LONDON Researchers at the Kavli Institute of NanoScience (Delft, the Netherlands) have captured a single electron in a highly tunable carbon nanotube double quantum dot. The researchers suggest they are the first to do this successfully.
The breakthrough was made possible through a new approach for producing ultraclean nanotube quantum dots.
The team of researchers, led by Spinoza prize winner Leo Kouwenhoven, also say they discovered a new kind of tunneling as a result of which electrons can fly straight through obstacles.
The researchers used silicon electrodes positioned close to the ultraclean nanotube to control precisely the number of electrons of the quantum dot.
Three electrodes were used in the research, although more electrodes can be incorporated. The ultraclean tube ensures that no disruption occurs in the manipulation of the electrons.
Whilst studying the double quantum dot, the researchers discovered a new type of tunneling that is analogous to tunneling according to the so-called Klein paradox.
Tunneling is an effect in which rapidly moving electrons can fly straight through obstacles. The particle goes straight through a barrier even though it does not have enough energy to go over the barrier.

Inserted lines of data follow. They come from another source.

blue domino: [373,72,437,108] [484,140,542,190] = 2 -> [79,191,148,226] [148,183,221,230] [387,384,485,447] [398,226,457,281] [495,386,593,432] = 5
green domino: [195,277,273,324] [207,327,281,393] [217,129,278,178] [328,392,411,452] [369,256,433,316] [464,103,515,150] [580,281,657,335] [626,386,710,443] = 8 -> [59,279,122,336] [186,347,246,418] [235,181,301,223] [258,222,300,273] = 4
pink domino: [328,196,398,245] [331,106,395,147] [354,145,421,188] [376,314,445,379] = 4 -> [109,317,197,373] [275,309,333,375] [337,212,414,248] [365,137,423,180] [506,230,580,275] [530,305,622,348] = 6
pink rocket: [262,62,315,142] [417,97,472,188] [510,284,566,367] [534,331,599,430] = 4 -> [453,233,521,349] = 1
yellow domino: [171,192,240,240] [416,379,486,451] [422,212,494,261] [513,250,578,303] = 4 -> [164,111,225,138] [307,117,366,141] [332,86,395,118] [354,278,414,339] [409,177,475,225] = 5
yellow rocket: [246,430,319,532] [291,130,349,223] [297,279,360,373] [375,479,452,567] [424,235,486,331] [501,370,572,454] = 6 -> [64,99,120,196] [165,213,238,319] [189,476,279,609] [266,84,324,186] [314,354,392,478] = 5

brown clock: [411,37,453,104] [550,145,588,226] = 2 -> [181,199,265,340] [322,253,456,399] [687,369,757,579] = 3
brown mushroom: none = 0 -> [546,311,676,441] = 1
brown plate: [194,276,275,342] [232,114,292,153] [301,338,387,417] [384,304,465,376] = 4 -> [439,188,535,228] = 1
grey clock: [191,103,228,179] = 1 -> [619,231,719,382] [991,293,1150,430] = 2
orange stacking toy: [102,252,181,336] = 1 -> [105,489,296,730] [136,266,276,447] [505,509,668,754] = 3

Normally tunneling ceases as soon as the barrier is too large.
The Klein paradox predicts that if the barrier is made even bigger still, tunneling can once again take place due to the influence of relativistic quantum mechanics.
In the case of normal tunneling, electrons can only move from one quantum dot to another due to the tunnel coupling of the wave functions on both sides of the energy barrier within the double quantum dot.
The researchers used the silicon gate electrodes to manipulate the barrier and observed tunneling could become enhanced even though the barrier was increasing, as predicted in the Klein paradox.